De quoi tenir un moment, malgré les risques accrus. Mais là encore, quand les huissiers viennent annoncer à la famille que le père avait contracté des dettes et qu’ils n’ont que quelques jours pour rembourser ou être expulsée de chez elle, ça ne suffira plus non plus.
Ali n’est pas un saint, mais c’est clairement un bon gars. Un jeune homme qui accepte de reconnaître ses erreurs et de prendre ses responsabilités, mais il va se retrouver face à un mur. Un mur fait de bureaucratie, de corruption et surtout de beaucoup d’indifférence…
Lotfy Nathan, réalisateur d’origine égyptienne ayant grandi aux États-Unis signe là son premier film de fiction après la réussite de son documentaire 12 O’Clock. Présenté au Festival de Cannes dans la section Un certain regard, Harka est reparti de la Croisette avec le prix d’interprétation pour Adam Bessa (prix qu’il y d’ailleurs partagé avec la grand-ducale Vicky Krieps pour Corsage) qui interprète Ali.
Le film n’est pas exempt de quelques erreurs – mais qui est donc Skander et à quoi sert ce personnage ? – mais il n’en demeure pas moins une grande réussite. Une réussite technique d’abord, avec une photographie fabuleuse, surtout dans ces images nocturnes ou intérieures aux noirs très intenses ; un cadrage pertinent, avec plein de gros plans sur les personnages, mais aussi des détails de décors et un cadre plus nerveux aux moments des longs voyages qu’entreprend Ali pour aller chercher l’essence à la frontière libyenne ; un habillage sonore très présent et réussi. Une réussite ensuite artistique avec des personnages forts et des interprétations sobres et justes – et ça ne se limite pas à la prestation du seul Adam Bessa –, sans oublier cette mise en scène qui oscille entre réalisme – presque documentaire, le metteur en scène n’a pas décidé de poser ce récit à Sidi Bouzid pour rien – et poésie, entre le drame social direct, coup de poing, et le conte oral plein de finesse ou chaque mot donne lieu à un sous-entendu.

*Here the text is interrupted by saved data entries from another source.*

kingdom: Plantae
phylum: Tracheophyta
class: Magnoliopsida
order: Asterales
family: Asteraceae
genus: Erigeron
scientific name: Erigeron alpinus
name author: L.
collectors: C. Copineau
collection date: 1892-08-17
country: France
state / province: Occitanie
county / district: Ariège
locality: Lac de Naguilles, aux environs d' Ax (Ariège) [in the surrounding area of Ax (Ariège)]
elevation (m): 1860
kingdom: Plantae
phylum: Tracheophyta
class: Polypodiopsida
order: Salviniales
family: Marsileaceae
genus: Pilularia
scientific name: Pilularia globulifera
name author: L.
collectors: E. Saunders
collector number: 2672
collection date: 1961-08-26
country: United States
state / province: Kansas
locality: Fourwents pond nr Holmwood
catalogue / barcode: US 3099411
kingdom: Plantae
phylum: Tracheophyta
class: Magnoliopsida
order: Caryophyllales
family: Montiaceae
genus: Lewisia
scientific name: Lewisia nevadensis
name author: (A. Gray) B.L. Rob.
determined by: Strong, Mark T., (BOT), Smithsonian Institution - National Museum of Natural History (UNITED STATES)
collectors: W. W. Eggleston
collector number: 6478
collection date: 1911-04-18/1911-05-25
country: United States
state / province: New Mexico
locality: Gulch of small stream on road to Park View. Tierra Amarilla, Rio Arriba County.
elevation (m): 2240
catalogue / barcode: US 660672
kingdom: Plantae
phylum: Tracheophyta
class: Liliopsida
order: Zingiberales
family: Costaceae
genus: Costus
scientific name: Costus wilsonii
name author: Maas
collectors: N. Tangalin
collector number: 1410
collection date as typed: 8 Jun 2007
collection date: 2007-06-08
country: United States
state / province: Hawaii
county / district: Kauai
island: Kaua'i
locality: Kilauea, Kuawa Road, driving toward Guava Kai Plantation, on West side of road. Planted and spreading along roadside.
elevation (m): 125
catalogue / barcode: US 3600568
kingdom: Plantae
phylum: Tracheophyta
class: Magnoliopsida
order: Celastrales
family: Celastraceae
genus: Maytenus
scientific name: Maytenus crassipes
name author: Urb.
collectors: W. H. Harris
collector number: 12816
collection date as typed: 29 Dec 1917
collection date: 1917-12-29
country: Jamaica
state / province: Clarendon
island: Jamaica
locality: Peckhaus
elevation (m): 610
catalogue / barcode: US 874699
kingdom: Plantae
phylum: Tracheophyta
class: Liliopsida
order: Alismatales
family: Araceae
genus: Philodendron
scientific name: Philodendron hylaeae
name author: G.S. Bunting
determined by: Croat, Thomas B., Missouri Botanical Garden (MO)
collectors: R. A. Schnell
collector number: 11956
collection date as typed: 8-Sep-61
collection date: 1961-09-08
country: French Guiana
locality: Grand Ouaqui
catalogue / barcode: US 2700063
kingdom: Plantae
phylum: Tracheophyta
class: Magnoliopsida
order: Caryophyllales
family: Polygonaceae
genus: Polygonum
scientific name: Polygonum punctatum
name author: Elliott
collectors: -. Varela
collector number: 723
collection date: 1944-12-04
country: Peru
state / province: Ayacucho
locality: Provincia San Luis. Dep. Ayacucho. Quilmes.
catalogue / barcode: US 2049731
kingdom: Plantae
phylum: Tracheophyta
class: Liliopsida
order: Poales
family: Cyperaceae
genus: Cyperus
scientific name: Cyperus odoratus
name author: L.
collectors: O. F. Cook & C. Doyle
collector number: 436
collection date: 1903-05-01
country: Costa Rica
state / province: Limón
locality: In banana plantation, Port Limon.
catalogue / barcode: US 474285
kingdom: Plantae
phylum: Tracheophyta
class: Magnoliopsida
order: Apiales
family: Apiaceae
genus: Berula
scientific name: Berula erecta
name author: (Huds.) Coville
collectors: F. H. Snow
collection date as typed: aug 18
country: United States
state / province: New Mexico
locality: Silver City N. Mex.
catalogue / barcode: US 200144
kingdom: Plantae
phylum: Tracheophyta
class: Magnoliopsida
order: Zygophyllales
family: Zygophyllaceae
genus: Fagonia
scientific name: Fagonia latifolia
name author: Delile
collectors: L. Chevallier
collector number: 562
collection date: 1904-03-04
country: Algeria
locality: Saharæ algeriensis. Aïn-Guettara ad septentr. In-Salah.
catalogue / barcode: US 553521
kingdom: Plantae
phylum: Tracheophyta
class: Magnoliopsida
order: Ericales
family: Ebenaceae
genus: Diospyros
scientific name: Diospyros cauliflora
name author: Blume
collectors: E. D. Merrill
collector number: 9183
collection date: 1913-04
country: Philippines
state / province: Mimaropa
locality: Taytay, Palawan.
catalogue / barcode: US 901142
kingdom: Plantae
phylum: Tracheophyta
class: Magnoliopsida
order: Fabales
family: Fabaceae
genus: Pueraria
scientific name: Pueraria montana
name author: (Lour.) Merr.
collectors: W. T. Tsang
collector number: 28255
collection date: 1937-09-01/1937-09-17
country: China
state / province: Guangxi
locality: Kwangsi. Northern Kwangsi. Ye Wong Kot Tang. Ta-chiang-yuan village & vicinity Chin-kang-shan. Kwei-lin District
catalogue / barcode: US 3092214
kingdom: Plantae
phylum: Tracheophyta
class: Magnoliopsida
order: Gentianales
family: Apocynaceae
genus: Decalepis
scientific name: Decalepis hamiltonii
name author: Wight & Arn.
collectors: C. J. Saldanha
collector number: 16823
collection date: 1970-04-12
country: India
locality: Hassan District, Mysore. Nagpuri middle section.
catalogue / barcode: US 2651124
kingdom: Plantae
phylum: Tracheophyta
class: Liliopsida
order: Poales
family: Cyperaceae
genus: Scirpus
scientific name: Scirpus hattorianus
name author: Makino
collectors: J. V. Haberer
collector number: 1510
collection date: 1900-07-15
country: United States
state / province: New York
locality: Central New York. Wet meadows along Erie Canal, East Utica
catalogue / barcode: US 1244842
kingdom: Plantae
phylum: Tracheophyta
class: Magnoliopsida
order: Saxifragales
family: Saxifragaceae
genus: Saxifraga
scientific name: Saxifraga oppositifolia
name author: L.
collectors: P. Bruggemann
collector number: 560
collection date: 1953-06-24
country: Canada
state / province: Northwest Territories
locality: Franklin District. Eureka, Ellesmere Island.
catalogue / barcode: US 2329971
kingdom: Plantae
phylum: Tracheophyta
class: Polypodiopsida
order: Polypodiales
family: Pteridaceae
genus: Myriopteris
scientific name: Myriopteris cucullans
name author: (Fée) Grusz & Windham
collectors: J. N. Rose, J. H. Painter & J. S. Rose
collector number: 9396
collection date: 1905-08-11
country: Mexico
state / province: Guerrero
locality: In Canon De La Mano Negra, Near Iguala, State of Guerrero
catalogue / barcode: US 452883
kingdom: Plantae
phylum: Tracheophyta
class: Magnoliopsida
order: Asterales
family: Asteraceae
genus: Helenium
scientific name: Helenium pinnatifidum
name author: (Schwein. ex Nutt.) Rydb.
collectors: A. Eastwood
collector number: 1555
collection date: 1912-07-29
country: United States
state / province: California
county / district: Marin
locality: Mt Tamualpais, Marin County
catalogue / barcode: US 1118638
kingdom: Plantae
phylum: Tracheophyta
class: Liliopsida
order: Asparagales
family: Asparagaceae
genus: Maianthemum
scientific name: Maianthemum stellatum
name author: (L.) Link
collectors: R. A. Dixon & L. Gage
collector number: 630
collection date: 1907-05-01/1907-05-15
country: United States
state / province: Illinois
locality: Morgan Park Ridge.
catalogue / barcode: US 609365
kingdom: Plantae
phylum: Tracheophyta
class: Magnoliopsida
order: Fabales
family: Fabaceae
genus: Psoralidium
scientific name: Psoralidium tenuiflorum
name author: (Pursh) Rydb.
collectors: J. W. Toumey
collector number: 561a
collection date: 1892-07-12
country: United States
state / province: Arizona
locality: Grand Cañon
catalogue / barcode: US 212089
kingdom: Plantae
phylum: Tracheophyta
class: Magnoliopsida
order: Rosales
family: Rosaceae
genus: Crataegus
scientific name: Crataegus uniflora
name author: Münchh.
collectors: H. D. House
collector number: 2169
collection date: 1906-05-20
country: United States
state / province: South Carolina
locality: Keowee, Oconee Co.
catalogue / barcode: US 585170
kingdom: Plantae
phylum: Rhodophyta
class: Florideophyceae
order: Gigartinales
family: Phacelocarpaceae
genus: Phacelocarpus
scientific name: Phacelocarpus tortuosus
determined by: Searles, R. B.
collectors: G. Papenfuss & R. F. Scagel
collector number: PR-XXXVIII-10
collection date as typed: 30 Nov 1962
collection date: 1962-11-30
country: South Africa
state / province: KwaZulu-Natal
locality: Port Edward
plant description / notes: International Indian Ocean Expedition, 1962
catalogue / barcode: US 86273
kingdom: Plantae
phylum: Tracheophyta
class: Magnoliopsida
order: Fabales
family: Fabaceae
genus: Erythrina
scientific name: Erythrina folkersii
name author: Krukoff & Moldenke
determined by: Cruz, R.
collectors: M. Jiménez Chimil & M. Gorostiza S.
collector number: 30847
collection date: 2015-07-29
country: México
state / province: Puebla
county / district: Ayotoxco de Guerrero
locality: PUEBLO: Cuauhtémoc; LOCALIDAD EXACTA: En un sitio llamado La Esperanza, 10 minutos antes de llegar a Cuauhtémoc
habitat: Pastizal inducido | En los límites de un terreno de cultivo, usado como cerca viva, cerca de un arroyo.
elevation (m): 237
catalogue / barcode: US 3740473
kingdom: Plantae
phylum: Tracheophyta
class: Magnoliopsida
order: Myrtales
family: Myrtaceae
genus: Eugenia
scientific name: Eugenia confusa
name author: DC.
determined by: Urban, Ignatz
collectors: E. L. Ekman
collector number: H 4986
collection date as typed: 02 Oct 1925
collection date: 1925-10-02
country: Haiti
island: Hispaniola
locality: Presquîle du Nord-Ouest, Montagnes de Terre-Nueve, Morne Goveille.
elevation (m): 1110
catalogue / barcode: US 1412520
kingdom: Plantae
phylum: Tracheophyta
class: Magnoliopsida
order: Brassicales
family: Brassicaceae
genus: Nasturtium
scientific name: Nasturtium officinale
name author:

Une dualité qui s’exprime dès le titre du film. « Harka a deux significations en arabe », explique le réalisateur. « La première est “brûler”. L’histoire d’Harka s’inspire de Mohamed Bouazizi, dont l’acte d’auto-immolation à Sidi Bouzid a été l’un des catalyseurs du Printemps arabe en Tunisie. J’ai essayé de saisir dans le film ce qui pousse un individu à se sacrifier pour exprimer sa colère et son désespoir. J’en ai déduit que cela venait d’un besoin absolu d’être enfin regardé et reconnu ». « Harka désigne aussi, en argot tunisien, un migrant qui traverse illégalement la Méditerranée en bateau », reprend le cinéaste. « Nous avons tous en tête la crise migratoire après le Printemps arabe entre 2010 et 2011 ». Bref, la peste ou le choléra ! Un choix cornélien auquel semble devoir faire face une grande partie de la jeunesse tunisienne. Sortie en salle le 11 janvier.